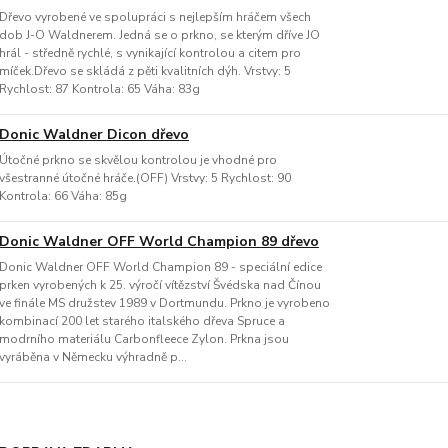
Dřevo vyrobené ve spolupráci s nejlepším hráčem všech
dob J-O Waldnerem. Jedná se o prkno, se kterým dříve JO
hrál - středně rychlé, s vynikající kontrolou a citem pro
míček.Dřevo se skládá z pěti kvalitních dýh. Vrstvy: 5
Rychlost: 87 Kontrola: 65 Váha: 83g
Donic Waldner Dicon dřevo
Útočné prkno se skvělou kontrolou je vhodné pro
všestranné útočné hráče.(OFF) Vrstvy: 5 Rychlost: 90
Kontrola: 66 Váha: 85g
Donic Waldner OFF World Champion 89 dřevo
Donic Waldner OFF World Champion 89 - speciální edice
prken vyrobených k 25. výročí vítězství Švédska nad Čínou
ve finále MS družstev 1989 v Dortmundu. Prkno je vyrobeno
kombinací 200 let starého italského dřeva Spruce a
modrního materiálu Carbonfleece Zylon. Prkna jsou
vyráběna v Německu výhradně p...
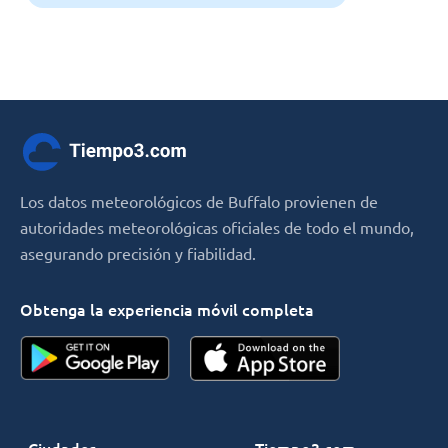
Los datos meteorológicos de Buffalo provienen de
autoridades meteorológicas oficiales de todo el mundo,
asegurando precisión y fiabilidad.
Obtenga la experiencia móvil completa
Ciudades
Tiempo3.com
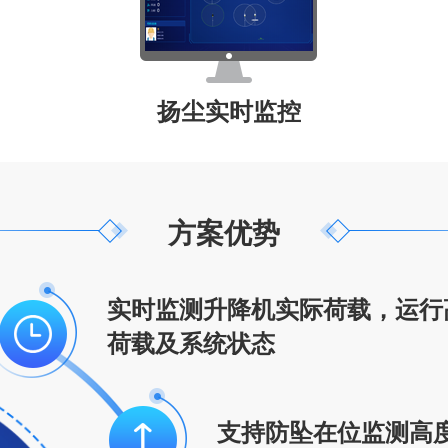
扬尘实时监控
方案优势
实时监测升降机实际荷载，运行
荷载及系统状态
支持防坠在位监测高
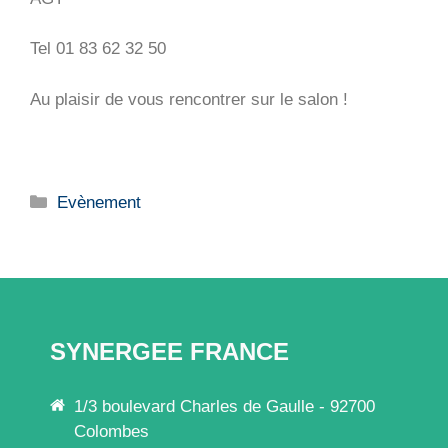
Tel 01 83 62 32 50
Au plaisir de vous rencontrer sur le salon !
Catégories
Evènement
SYNERGEE FRANCE
1/3 boulevard Charles de Gaulle - 92700
Colombes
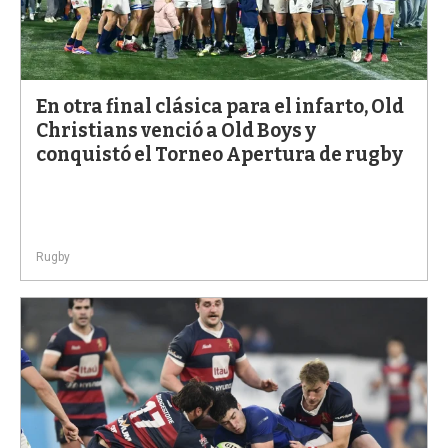
En otra final clásica para el infarto, Old
Christians venció a Old Boys y
conquistó el Torneo Apertura de rugby
Rugby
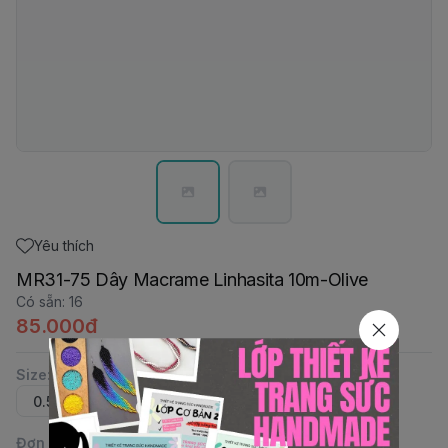
Yêu thích
MR31-75 Dây Macrame Linhasita 10m-Olive
Có sẵn
:
16
85.000đ
Size
:
0.5mm
0.75mm
Đơn vị
:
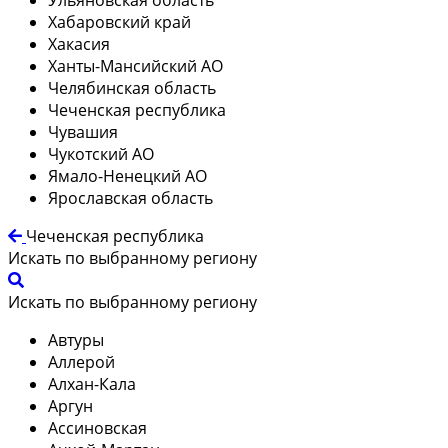
Хабаровский край
Хакасия
Ханты-Мансийский АО
Челябинская область
Чеченская республика
Чувашия
Чукотский АО
Ямало-Ненецкий АО
Ярославская область
Чеченская республика
Искать по выбранному региону
Искать по выбранному региону
Автуры
Аллерой
Алхан-Кала
Аргун
Ассиновская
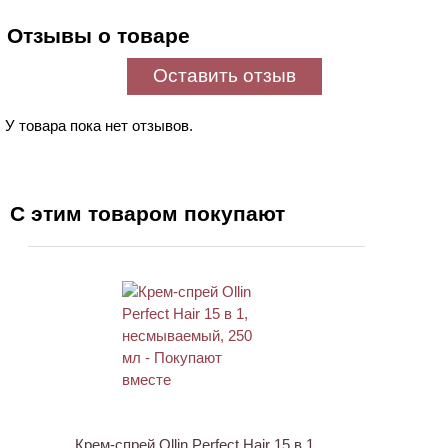
Отзывы о товаре
Оставить отзыв
У товара пока нет отзывов.
С этим товаром покупают
ХИТ
Крем-спрей Ollin Perfect Hair 15 в 1,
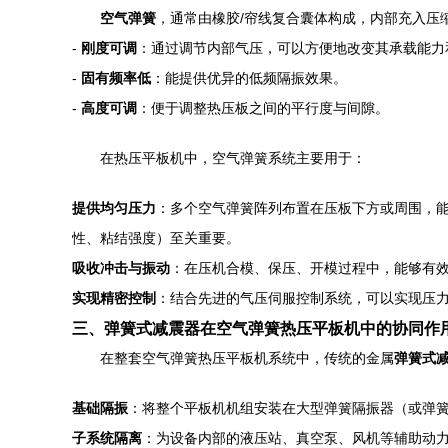
空气弹簧
，通常由橡胶/帘线复合囊体构成，内部充入压
-
刚度可调
：通过调节内部气压，可以方便地改变其承载能力
-
固有频率低
：能提供优异的低频隔振效果。
-
高度可调
：便于调整热压板之间的平行度与间隙。
在热压平板机中，空气弹簧系统主要用于：
提供均匀压力
：多个空气弹簧阵列布置在压板下方或周围，
性、粘结强度）至关重要。
吸收冲击与振动
：在压机合模、保压、开模过程中，能够有
实现精密控制
：结合先进的气压伺服控制系统，可以实现压
三、弹簧式减震器在空气弹簧热压平板机中的协同作
在整套空气弹簧热压平板机系统中，传统的金属
弹簧式
基础隔振
：将整个平板机机组安装在大型弹簧隔振器（或弹
子系统隔离
：为设备内部的液压站、真空泵、风机等辅助动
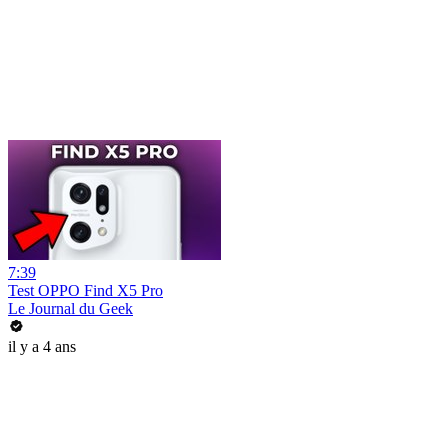
7:39
Test OPPO Find X5 Pro
Le Journal du Geek
il y a 4 ans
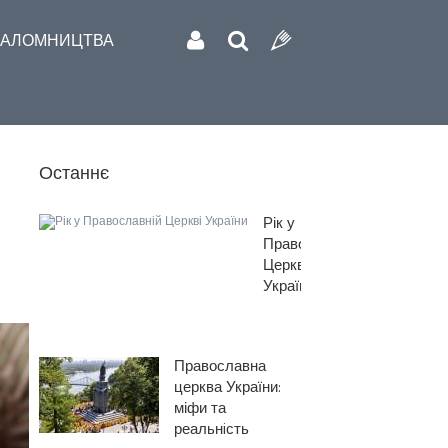
АЛОМНИЦТВА
Останнє
Рік у
Православній
Церкві
України
Православна
церква України:
міфи та
реальнiсть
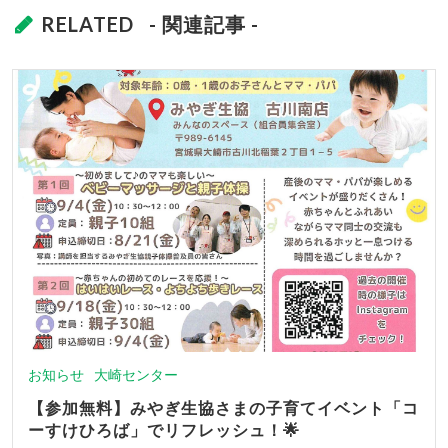
RELATED
- 関連記事 -
お知らせ
大崎センター
【参加無料】みやぎ生協さまの子育てイベント「コ
ーすけひろば」でリフレッシュ！🌟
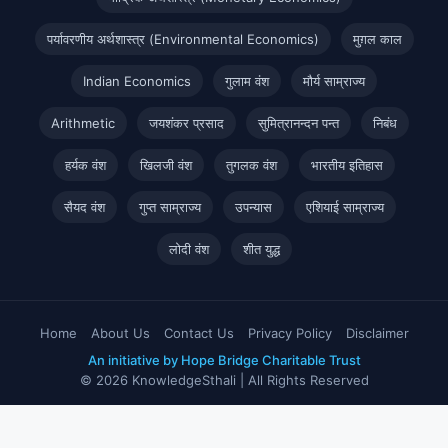
पर्यावरणीय अर्थशास्त्र (Environmental Economics)
मुग़ल काल
Indian Economics
गुलाम वंश
मौर्य साम्राज्य
Arithmetic
जयशंकर प्रसाद
सुमित्रानन्दन पन्त
निबंध
हर्यक वंश
खिलजी वंश
तुगलक वंश
भारतीय इतिहास
सैयद वंश
गुप्त साम्राज्य
उपन्यास
एशियाई साम्राज्य
लोदी वंश
शीत युद्ध
Home
About Us
Contact Us
Privacy Policy
Disclaimer
An initiative by Hope Bridge Charitable Trust
© 2026 KnowledgeSthali | All Rights Reserved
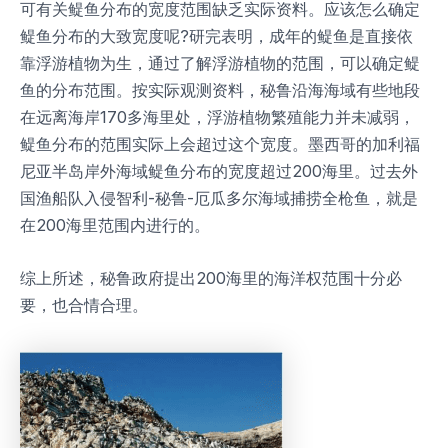
可有关鳀鱼分布的宽度范围缺乏实际资料。应该怎么确定
鳀鱼分布的大致宽度呢?研完表明，成年的鳀鱼是直接依
靠浮游植物为生，通过了解浮游植物的范围，可以确定鳀
鱼的分布范围。按实际观测资料，秘鲁沿海海域有些地段
在远离海岸170多海里处，浮游植物繁殖能力并未减弱，
鳀鱼分布的范围实际上会超过这个宽度。墨西哥的加利福
尼亚半岛岸外海域鳀鱼分布的宽度超过200海里。过去外
国渔船队入侵智利-秘鲁-厄瓜多尔海域捕捞全枪鱼，就是
在200海里范围内进行的。
综上所述，秘鲁政府提出200海里的海洋权范围十分必
要，也合情合理。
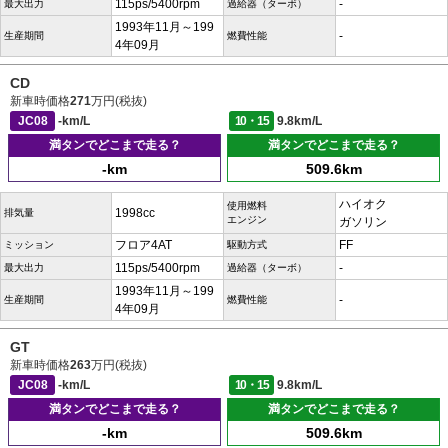
115ps/5400rpm
-
最大出力
過給器（ターボ）
1993年11月～199
-
生産期間
燃費性能
4年09月
CD
新車時価格
271
万円(税抜)
JC08
-km/L
10・15
9.8km/L
満タンでどこまで走る？
満タンでどこまで走る？
-km
509.6km
ハイオク
使用燃料
1998cc
排気量
エンジン
ガソリン
フロア4AT
FF
ミッション
駆動方式
115ps/5400rpm
-
最大出力
過給器（ターボ）
1993年11月～199
-
生産期間
燃費性能
4年09月
GT
新車時価格
263
万円(税抜)
JC08
-km/L
10・15
9.8km/L
満タンでどこまで走る？
満タンでどこまで走る？
-km
509.6km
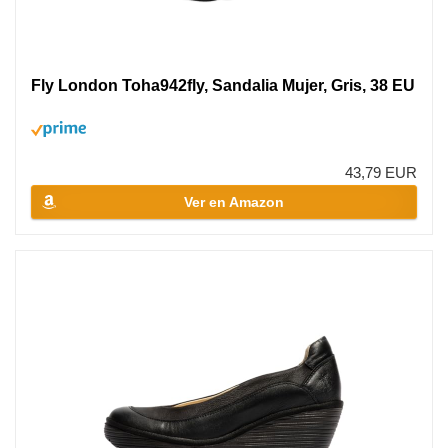
Fly London Toha942fly, Sandalia Mujer, Gris, 38 EU
43,79 EUR
Ver en Amazon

EXERCISE PROMPT →
What is needed is the full material, retyped unchanged, with no pictures in it.

ANSWER SECTION →
Dřevo vyrobené ve spolupráci s nejlepším hráčem všech
dob J-O Waldnerem. Jedná se o prkno, se kterým dříve JO
hrál - středně rychlé, s vynikající kontrolou a citem pro
míček.Dřevo se skládá z pěti kvalitních dýh. Vrstvy: 5
Rychlost: 87 Kontrola: 65 Váha: 83g
Donic Waldner Dicon dřevo
Útočné prkno se skvělou kontrolou je vhodné pro
všestranné útočné hráče.(OFF) Vrstvy: 5 Rychlost: 90
Kontrola: 66 Váha: 85g
Donic Waldner OFF World Champion 89 dřevo
Donic Waldner OFF World Champion 89 - speciální edice
prken vyrobených k 25. výročí vítězství Švédska nad Čínou
ve finále MS družstev 1989 v Dortmundu. Prkno je vyrobeno
kombinací 200 let starého italského dřeva Spruce a
modrního materiálu Carbonfleece Zylon. Prkna jsou
vyráběna v Německu výhradně p...
Los datos meteorológicos de Buffalo provienen de
autoridades meteorológicas oficiales de todo el mundo,
asegurando precisión y fiabilidad.
Obtenga la experiencia móvil completa
Ciudades
Tiempo3.com
扬尘实时监控
方案优势
实时监测升降机实际荷载，运行
荷载及系统状态
支持防坠在位监测高
Tel 01 83 62 32 50
Au plaisir de vous rencontrer sur le salon !
Catégories
Evènement
SYNERGEE FRANCE
1/3 boulevard Charles de Gaulle - 92700
Colombes
En otra final clásica para el infarto, Old
Christians venció a Old Boys y
conquistó el Torneo Apertura de rugby
Rugby
Yêu thích
MR31-75 Dây Macrame Linhasita 10m-Olive
Có sẵn
:
16
85.000đ
Size
:
0.5mm
0.75mm
Đơn vị
:
Хабаровский край
Хакасия
Ханты-Мансийский АО
Челябинская область
Чеченская республика
Чувашия
Чукотский АО
Ямало-Ненецкий АО
Ярославская область
Чеченская республика
Искать по выбранному региону
Искать по выбранному региону
Автуры
Аллерой
Алхан-Кала
Аргун
Ассиновская
Отзывы о товаре
Оставить отзыв
У товара пока нет отзывов.
С этим товаром покупают
ХИТ
Крем-спрей Ollin Perfect Hair 15 в 1,
空气弹簧
，通常由橡胶/帘线复合囊体构成，内部充入压
-
刚度可调
：通过调节内部气压，可以方便地改变其承载能力
-
固有频率低
：能提供优异的低频隔振效果。
-
高度可调
：便于调整热压板之间的平行度与间隙。
在热压平板机中，空气弹簧系统主要用于：
提供均匀压力
：多个空气弹簧阵列布置在压板下方或周围，
性、粘结强度）至关重要。
吸收冲击与振动
：在压机合模、保压、开模过程中，能够有
实现精密控制
：结合先进的气压伺服控制系统，可以实现压
三、弹簧式减震器在空气弹簧热压平板机中的协同作
在整套空气弹簧热压平板机系统中，传统的金属
弹簧式
基础隔振
：将整个平板机机组安装在大型弹簧隔振器（或弹
子系统隔离
：为设备内部的液压站、真空泵、风机等辅助动
7:39
Test OPPO Find X5 Pro
Le Journal du Geek
il y a 4 ans
АЛОМНИЦТВА
Останнє
Рік у
Православній
Церкві
України
Православна
церква України:
міфи та
реальнiсть
RELATED
- 関連記事 -
お知らせ
大崎センター
【参加無料】みやぎ生協さまの子育てイベント「コ
ーすけひろば」でリフレッシュ！🌟
पर्यावरणीय अर्थशास्त्र (Environmental Economics)
मुग़ल काल
Indian Economics
गुलाम वंश
मौर्य साम्राज्य
Arithmetic
जयशंकर प्रसाद
सुमित्रानन्दन पन्त
निबंध
हर्यक वंश
खिलजी वंश
तुगलक वंश
भारतीय इतिहास
सैयद वंश
गुप्त साम्राज्य
उपन्यास
एशियाई साम्राज्य
लोदी वंश
शीत युद्ध
Home
About Us
Contact Us
Privacy Policy
Disclaimer
An initiative by Hope Bridge Charitable Trust
© 2026 KnowledgeSthali | All Rights Reserved
可有关鳀鱼分布的宽度范围缺乏实际资料。应该怎么确定
鳀鱼分布的大致宽度呢?研完表明，成年的鳀鱼是直接依
靠浮游植物为生，通过了解浮游植物的范围，可以确定鳀
鱼的分布范围。按实际观测资料，秘鲁沿海海域有些地段
在远离海岸170多海里处，浮游植物繁殖能力并未减弱，
鳀鱼分布的范围实际上会超过这个宽度。墨西哥的加利福
尼亚半岛岸外海域鳀鱼分布的宽度超过200海里。过去外
国渔船队入侵智利-秘鲁-厄瓜多尔海域捕捞全枪鱼，就是
在200海里范围内进行的。
综上所述，秘鲁政府提出200海里的海洋权范围十分必
要，也合情合理。
115ps/5400rpm
-
最大出力
過給器（ターボ）
1993年11月～199
-
生産期間
燃費性能
4年09月
CD
新車時価格
271
万円(税抜)
JC08
-km/L
10・15
9.8km/L
満タンでどこまで走る？
満タンでどこまで走る？
-km
509.6km
ハイオク
使用燃料
1998cc
排気量
エンジン
ガソリン
フロア4AT
FF
ミッション
駆動方式
115ps/5400rpm
-
最大出力
過給器（ターボ）
1993年11月～199
-
生産期間
燃費性能
4年09月
GT
新車時価格
263
万円(税抜)
JC08
-km/L
10・15
9.8km/L
満タンでどこまで走る？
満タンでどこまで走る？
-km
509.6km
Fly London Toha942fly, Sandalia Mujer, Gris, 38 EU
43,79 EUR
Ver en Amazon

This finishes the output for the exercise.